AN INTRUDER
Nadine Gordimer
Someone had brought her along; she sat looking out of the rest of the noisy party in the nightclub like a bush-baby between trees. He was one of them, there was no party without him, but under the cross-fire of private jokes, the anecdotes and the drinking he cornered her, from the beginning, with the hush of an even more private gentleness and tenderness: ‘The smoke will brown those ears like gardenia petals.’ She drank anything so long as it was soft. He touched her warm hand on the glass of lemonade; ‘Pass the water,’ he called, and dipping his folded handkerchief in among the ice cubes, wrung it out and drew the damp doth like cool lips across the inside of her wrists. She was not a giggler despite her extreme youth, and she smiled the small slow smile that men brought to her face without her knowing why. When one of the others took her to dance, he said seriously, ‘For God’s sake don’t breathe your damned brandy on her, Carl, she’ll wilt.’ He himself led her to the dark crowded circle in shelter, his arms folded round her and his handsome face pressed back at the chin, so that his eyes looked down on her in reassurance even while the din of bouzouki and drum stomped out5 speech, stomped through bones and flesh in one beat pumped by a single bursting heart.
He was between marriages, then (the second or third had just broken up— nobody really knew which), and this was always a high time, for him. They said, Seago’s back in circulation; it meant that he was discovering his same old world anew, as good as new. But while he was setting off the parties, the weekend dashes here and there, the pub-crawls, he was already saying to her mother as he sat in the garden drinking coffee, ‘Look at the mother and see what you’re getting in the daughter.

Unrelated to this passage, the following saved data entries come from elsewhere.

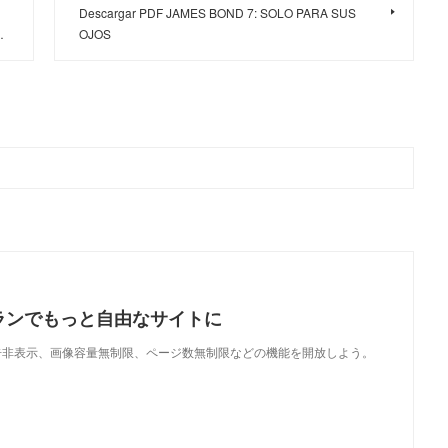
Descargar PDF JAMES BOND 7: SOLO PARA SUS
…
OJOS
ランでもっと自由なサイトに
で、広告非表示、画像容量無制限、ページ数無制限などの機能を開放しよう。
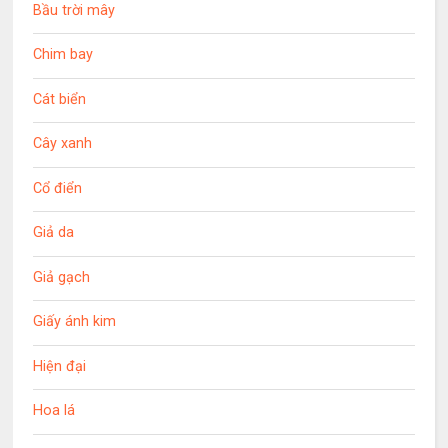
Bầu trời mây
Chim bay
Cát biển
Cây xanh
Cổ điển
Giả da
Giả gạch
Giấy ánh kim
Hiện đại
Hoa lá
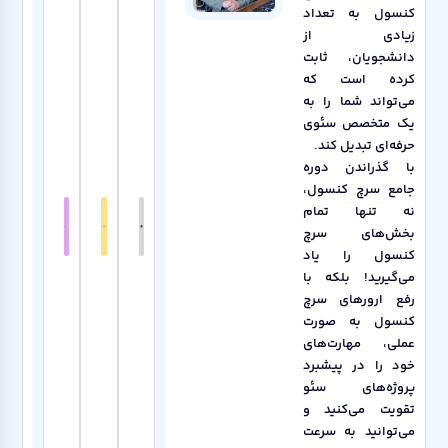
کنسول به تعداد
زیادی از
دانشجویان، ثابت
کرده است که
می‌تواند شما را به
یک متخصص سئوی
حرفه‌ای تبدیل کند.
با گذراندن دوره
جامع سرچ کنسول،
نه تنها تمام
بخش‌های سرچ
کنسول را یاد
می‌گیرید! بلکه با
رفع ارورهای سرچ
کنسول به صورت
عملی، مهارت‌های
خود را در پیشبرد
پروژه‌های سئو
تقویت می‌کنید و
می‌توانید به سرعت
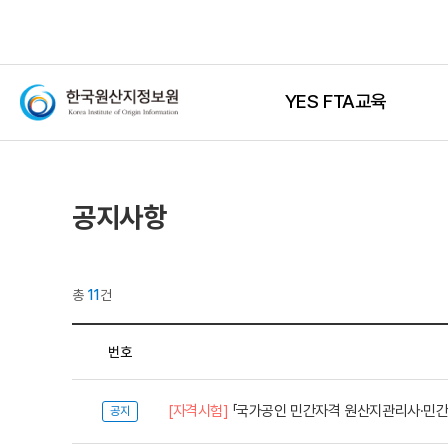
YES FTA교육
공지사항
총
11
건
번호
[자격시험]
공지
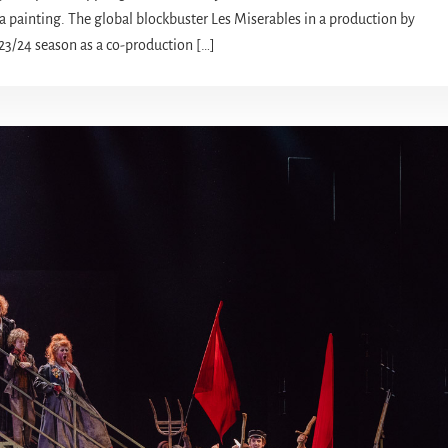
as a painting. The global blockbuster Les Miserables in a production by
023/24 season as a co-production […]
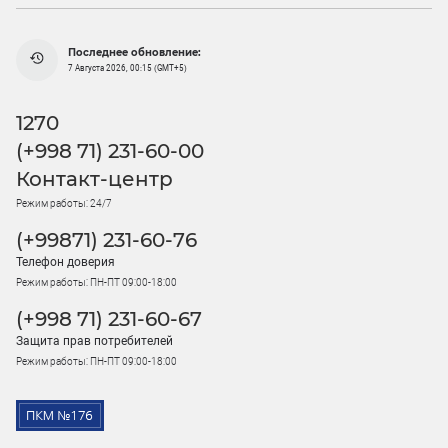
Последнее обновление:
7 Августа 2026, 00:15 (GMT+5)
1270
(+998 71) 231-60-00
Контакт-центр
Режим работы: 24/7
(+99871) 231-60-76
Телефон доверия
Режим работы: ПН-ПТ 09:00-18:00
(+998 71) 231-60-67
Защита прав потребителей
Режим работы: ПН-ПТ 09:00-18:00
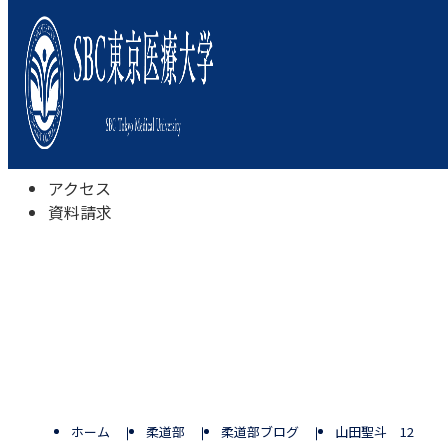
本学について
学びの特色
学部・学科
キャンパスライフ
入試情報
受験相談会
アクセス
資料請求
ホーム
柔道部
柔道部ブログ
山田聖斗 12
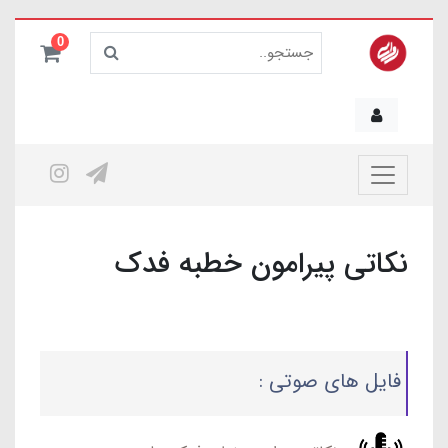
0
نکاتی پیرامون خطبه فدک
فایل های صوتی :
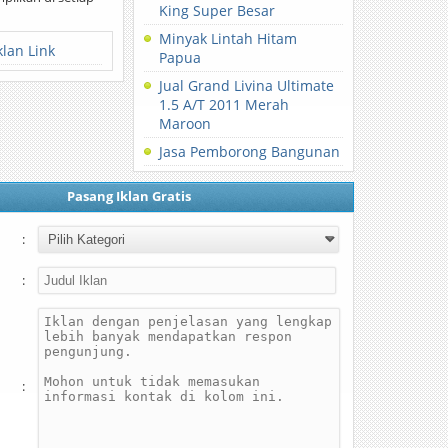
King Super Besar
Minyak Lintah Hitam
klan Link
Papua
Jual Grand Livina Ultimate
1.5 A/T 2011 Merah
Maroon
Jasa Pemborong Bangunan
Pasang Iklan Gratis
:
:
:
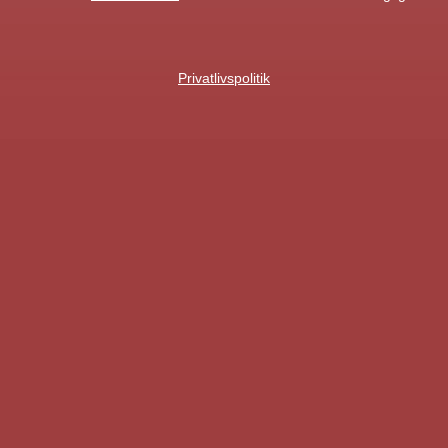
Privatlivspolitik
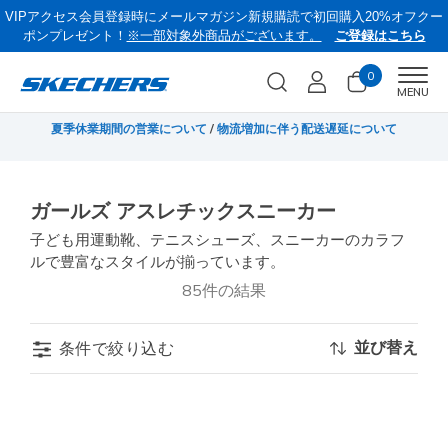
VIPアクセス会員登録時にメールマガジン新規購読で初回購入20%オフクー
ポンプレゼント！
※一部対象外商品がございます。
ご登録はこちら
0
Men
MENU
無料
夏季休業期間の営業について
/
物流増加に伴う配送遅延について
《
ガールズ アスレチックスニーカー
子ども用運動靴、テニスシューズ、スニーカーのカラフ
ルで豊富なスタイルが揃っています。
85件の結果
並び替え
条件で絞り込む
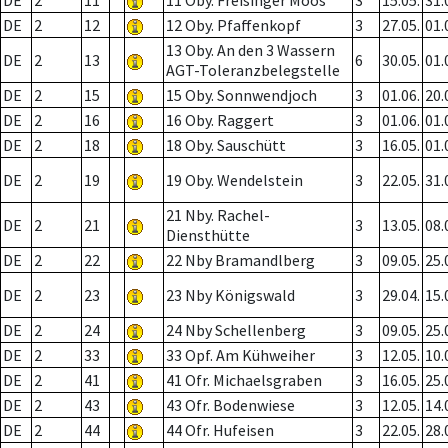
DE
2
11
11 Oby. Freisinger Moos
3
15.05.
31.
DE
2
12
12 Oby. Pfaffenkopf
3
27.05.
01.
13 Oby. An den 3 Wassern
DE
2
13
6
30.05.
01.
AGT-Toleranzbelegstelle
DE
2
15
15 Oby. Sonnwendjoch
3
01.06.
20.
DE
2
16
16 Oby. Raggert
3
01.06.
01.
DE
2
18
18 Oby. Sauschütt
3
16.05.
01.
DE
2
19
19 Oby. Wendelstein
3
22.05.
31.
21 Nby. Rachel-
DE
2
21
3
13.05.
08.
Diensthütte
DE
2
22
22 Nby Bramandlberg
3
09.05.
25.
DE
2
23
23 Nby Königswald
3
29.04.
15.
DE
2
24
24 Nby Schellenberg
3
09.05.
25.
DE
2
33
33 Opf. Am Kühweiher
3
12.05.
10.
DE
2
41
41 Ofr. Michaelsgraben
3
16.05.
25.
DE
2
43
43 Ofr. Bodenwiese
3
12.05.
14.
DE
2
44
44 Ofr. Hufeisen
3
22.05.
28.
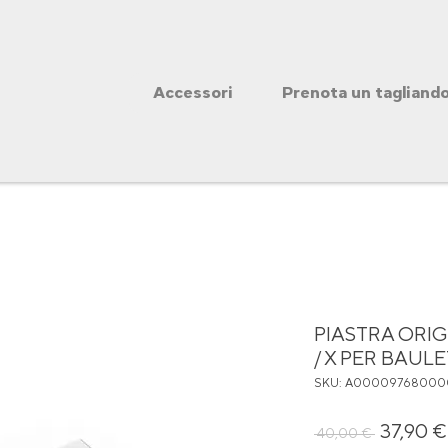
Accessori
Prenota un tagliand
PIASTRA ORIG
/ X PER BAU
SKU: A00009768000
Prezz
37,90 €
 40,00 €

Lucky man that I am.’
Marie and her mother couldn’t help laughing and at the same time being made to feel a little excited and worldly. His frail little marmoset— as he called her— was an only child, they were mother-and-daughter, the sort of pair with whom a father couldn’t be imagined, even if he hadn’t happened to have been dispensed with before he could cast the reminder of a male embrace between them in the form of a likeness or gesture they didn’t share. Mrs. Clegg had earned a living for them both, doing very pale pastels of the children of the horsey set, and very dark pastels of African women for the tourist shops. She was an artist and therefore must not be too conventional: she knew James Seago had been married before, but he was so attractive— so charming, so considerate of Marie and her and such a contrast to the boys of Marie’s own age who didn’t even bother to open a car door for a woman— there was something touching about this man, whose place was in a dinner-jacket among the smart set, appreciating the delicacy of the girl. ‘You don’t mind if I take her out with my ruffian friends? You’ll let me look after her?’— In the face of this almost wistful candour and understanding, who could find any reality in his ‘reputation’ with women? He came for Marie night after night in his old black Lancia. His ruddy, clear-skinned face and lively eyes blotted out the man her mother heard talked about, the creation of gossip. He was— no, not like a son to her, but an equal. When he said something nice, he was not just being kind to an older woman. And his photograph was often on the social page.